== Passage provided ==
□ □ □ □

- Screenshot of Xiaomi HyperOS 3 home screen
- Developer: Xiaomi Inc.
- OS family: Android (Linux)
- Working state: Current
- Source model: Open-source
- Initial release: 26 October 2023; 2 years ago
- Latest release: See Versions section for device and region dependent letter codes. 4.0.0.31 (HyperOS 4) 18 September 2026; 8 days ago (China) 4.0.0.50 (HyperOS 4) 19 September 2025; 12 months ago (Global) 4.0.0.8 (HyperOS 4) 22 September 2026; 4 days ago (India)
- Latest preview: OS4.0.0.31.WNLMIXM (HyperOS 4.0) / 18 September 2026; 8 days ago
- Marketing target: Smartphones, tablet computers, automobiles, IoT devices, smart home products
- Available in: 82 languages (varies by country)
- Update method: Over-the-air
- Package manager: Android application package
- Supported platforms: ARM64
- Kernel type: Monolithic (Linux)
- Default user interface: Graphical
- License: Proprietary
- Preceded by: MIUI
- Official website: mi.com/global/hyperos (Global) hyperos.mi.com (Mainland China)

= Xiaomi HyperOS =

Android-based operating system developed by Xiaomi

Xiaomi HyperOS (小米澎湃OS (Xiǎomǐ Péngpài OS)), sometimes shortened to HyperOS (澎湃OS (Péngpài OS, Surge OS)), is an operating system developed by Xiaomi. It is based on Android and unifies MIUI, Vela OS, Mina OS and operating system software architectures including IoT devices and automobiles. It was announced on 17 October 2023, and debuted alongside Xiaomi 14 Series on 26 October 2023. It succeeded MIUI as Xiaomi's mobile operating system.

□ □ □ □

== Extracted entries ==
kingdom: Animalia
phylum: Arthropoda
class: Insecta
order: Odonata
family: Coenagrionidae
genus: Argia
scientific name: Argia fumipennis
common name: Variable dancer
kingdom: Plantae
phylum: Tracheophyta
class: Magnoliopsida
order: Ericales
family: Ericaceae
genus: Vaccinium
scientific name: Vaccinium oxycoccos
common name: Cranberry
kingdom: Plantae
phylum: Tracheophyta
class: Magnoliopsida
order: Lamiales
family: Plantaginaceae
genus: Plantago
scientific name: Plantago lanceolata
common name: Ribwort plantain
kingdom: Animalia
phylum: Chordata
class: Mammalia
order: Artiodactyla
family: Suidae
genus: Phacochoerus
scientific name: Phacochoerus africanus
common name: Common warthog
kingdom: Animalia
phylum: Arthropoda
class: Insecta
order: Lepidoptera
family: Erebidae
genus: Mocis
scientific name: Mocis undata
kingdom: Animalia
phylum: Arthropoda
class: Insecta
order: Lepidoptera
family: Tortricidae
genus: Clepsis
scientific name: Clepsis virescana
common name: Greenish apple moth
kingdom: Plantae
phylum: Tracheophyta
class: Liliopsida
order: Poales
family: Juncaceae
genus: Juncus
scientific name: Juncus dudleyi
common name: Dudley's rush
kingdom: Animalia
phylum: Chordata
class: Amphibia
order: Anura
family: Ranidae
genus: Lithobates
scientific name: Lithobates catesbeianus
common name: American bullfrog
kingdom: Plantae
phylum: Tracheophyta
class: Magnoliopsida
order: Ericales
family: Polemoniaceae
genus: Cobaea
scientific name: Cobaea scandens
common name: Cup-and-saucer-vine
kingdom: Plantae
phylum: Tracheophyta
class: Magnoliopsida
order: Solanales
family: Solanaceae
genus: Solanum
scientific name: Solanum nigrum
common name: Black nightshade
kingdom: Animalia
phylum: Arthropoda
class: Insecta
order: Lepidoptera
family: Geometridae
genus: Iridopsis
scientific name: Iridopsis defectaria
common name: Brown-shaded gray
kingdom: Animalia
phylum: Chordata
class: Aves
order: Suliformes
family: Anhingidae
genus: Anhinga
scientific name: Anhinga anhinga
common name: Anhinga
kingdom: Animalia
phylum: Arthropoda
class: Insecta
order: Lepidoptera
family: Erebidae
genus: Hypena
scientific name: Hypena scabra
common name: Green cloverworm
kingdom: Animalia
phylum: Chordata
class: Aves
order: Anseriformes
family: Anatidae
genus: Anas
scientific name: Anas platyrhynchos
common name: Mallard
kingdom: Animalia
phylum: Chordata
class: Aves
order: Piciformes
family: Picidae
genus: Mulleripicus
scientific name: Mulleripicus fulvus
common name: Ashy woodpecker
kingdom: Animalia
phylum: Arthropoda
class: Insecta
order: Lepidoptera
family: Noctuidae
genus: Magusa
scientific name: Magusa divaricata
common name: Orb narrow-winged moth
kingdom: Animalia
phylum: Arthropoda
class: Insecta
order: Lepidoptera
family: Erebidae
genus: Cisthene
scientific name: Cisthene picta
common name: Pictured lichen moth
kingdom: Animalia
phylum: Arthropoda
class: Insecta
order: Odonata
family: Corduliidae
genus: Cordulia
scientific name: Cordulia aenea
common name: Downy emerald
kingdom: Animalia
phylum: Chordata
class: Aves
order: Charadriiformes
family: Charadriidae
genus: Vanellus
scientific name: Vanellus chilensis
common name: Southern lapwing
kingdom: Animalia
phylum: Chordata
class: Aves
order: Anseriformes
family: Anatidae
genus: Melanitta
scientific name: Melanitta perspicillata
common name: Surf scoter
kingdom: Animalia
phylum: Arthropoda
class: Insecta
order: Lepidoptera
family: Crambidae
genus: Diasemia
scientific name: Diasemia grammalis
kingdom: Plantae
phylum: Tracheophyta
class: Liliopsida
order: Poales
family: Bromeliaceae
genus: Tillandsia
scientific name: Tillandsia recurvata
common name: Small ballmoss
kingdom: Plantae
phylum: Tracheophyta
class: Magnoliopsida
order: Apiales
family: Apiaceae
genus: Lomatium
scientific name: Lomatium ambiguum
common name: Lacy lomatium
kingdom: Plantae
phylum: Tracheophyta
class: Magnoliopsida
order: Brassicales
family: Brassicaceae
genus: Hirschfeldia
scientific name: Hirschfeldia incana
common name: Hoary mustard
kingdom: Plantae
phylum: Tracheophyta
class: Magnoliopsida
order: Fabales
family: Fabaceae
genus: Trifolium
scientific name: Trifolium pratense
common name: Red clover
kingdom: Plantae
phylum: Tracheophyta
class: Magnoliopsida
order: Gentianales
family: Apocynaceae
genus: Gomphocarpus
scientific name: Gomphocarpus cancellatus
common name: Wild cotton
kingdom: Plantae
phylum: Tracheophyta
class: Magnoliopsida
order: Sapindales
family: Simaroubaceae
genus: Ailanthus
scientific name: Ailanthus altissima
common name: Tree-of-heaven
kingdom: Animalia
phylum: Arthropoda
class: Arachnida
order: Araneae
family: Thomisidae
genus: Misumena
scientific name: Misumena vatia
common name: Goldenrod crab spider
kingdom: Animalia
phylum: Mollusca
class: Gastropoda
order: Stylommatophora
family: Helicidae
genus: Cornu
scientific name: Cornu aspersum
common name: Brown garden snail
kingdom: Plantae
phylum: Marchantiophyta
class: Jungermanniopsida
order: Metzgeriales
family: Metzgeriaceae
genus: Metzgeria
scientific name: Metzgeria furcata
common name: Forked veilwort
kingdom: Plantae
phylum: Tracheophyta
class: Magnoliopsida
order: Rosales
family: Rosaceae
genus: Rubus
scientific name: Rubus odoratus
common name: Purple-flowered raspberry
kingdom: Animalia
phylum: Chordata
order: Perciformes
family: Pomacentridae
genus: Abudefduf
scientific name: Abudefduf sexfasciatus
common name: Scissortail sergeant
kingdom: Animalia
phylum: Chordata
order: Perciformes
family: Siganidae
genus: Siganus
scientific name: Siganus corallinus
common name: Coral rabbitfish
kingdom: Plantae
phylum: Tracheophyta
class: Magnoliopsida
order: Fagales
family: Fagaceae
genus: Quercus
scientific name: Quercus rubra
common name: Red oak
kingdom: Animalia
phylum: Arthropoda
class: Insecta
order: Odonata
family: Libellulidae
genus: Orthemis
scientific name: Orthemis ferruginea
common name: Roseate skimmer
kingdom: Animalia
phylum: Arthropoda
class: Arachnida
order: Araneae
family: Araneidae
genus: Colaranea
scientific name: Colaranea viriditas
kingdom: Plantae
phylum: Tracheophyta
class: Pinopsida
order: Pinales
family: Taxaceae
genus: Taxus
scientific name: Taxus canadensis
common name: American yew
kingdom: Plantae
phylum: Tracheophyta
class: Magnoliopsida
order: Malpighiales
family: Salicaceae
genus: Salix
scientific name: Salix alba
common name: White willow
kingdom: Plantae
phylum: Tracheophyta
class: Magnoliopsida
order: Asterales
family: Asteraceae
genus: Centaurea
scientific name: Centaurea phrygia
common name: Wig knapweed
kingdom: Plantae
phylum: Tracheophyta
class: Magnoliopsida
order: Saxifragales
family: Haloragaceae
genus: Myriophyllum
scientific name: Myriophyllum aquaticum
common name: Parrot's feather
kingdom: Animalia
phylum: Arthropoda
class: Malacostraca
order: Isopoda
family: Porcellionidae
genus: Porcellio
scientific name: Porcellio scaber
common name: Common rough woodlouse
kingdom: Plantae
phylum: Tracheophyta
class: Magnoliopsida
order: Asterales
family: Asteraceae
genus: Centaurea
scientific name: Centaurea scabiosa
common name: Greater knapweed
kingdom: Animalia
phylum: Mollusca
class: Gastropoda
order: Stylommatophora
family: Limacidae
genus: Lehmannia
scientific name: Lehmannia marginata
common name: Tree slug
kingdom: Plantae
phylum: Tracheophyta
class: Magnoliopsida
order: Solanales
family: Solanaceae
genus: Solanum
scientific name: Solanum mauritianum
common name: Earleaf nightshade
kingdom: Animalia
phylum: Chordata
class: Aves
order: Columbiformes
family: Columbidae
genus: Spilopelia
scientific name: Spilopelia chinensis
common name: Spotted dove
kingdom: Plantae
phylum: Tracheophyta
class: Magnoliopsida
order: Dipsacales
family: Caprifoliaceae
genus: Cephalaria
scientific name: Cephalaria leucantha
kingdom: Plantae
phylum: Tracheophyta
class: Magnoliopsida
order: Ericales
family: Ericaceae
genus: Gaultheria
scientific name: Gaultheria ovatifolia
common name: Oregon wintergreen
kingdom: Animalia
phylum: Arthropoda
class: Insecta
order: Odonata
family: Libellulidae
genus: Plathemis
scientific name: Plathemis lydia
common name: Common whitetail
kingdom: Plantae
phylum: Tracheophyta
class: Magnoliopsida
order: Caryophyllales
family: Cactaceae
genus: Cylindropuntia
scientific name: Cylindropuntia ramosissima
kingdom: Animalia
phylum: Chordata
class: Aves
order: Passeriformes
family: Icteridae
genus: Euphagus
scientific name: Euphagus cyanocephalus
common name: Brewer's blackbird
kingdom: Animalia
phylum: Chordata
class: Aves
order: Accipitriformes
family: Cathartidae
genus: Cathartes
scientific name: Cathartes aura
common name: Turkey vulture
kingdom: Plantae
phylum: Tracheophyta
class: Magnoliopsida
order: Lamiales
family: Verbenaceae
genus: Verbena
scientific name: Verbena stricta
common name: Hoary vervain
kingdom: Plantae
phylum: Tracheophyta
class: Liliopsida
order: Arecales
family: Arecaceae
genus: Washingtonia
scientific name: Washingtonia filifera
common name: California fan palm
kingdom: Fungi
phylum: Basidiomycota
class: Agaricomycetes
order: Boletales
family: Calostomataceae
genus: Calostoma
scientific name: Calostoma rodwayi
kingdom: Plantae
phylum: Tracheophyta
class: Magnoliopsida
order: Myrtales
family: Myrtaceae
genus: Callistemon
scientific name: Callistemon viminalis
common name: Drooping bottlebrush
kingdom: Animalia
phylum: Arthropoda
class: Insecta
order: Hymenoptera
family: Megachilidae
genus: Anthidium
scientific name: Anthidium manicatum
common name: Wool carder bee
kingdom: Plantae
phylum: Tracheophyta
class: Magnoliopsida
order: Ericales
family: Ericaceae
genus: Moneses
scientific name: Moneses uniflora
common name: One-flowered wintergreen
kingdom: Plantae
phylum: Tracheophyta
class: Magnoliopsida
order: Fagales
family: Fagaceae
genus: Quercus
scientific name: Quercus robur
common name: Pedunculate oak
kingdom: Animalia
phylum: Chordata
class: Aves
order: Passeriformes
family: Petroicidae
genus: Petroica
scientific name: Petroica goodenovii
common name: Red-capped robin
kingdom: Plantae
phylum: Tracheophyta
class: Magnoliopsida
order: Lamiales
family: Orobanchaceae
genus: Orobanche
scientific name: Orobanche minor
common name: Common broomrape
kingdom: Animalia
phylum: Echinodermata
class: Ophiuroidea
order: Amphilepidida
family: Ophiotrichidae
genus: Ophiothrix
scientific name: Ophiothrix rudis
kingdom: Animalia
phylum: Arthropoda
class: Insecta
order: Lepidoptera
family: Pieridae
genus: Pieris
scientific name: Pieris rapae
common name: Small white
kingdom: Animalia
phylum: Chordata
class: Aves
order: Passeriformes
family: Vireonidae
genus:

□ □ □ □

== Written request ==
Repeat word for word the part of the Xiaomi HyperOS page above that opens with the words "- Screenshot of" and closes with "type: Monolithic (Linux)".

== Final result ==
- Screenshot of Xiaomi HyperOS 3 home screen
- Developer: Xiaomi Inc.
- OS family: Android (Linux)
- Working state: Current
- Source model: Open-source
- Initial release: 26 October 2023; 2 years ago
- Latest release: See Versions section for device and region dependent letter codes. 4.0.0.31 (HyperOS 4) 18 September 2026; 8 days ago (China) 4.0.0.50 (HyperOS 4) 19 September 2025; 12 months ago (Global) 4.0.0.8 (HyperOS 4) 22 September 2026; 4 days ago (India)
- Latest preview: OS4.0.0.31.WNLMIXM (HyperOS 4.0) / 18 September 2026; 8 days ago
- Marketing target: Smartphones, tablet computers, automobiles, IoT devices, smart home products
- Available in: 82 languages (varies by country)
- Update method: Over-the-air
- Package manager: Android application package
- Supported platforms: ARM64
- Kernel type: Monolithic (Linux)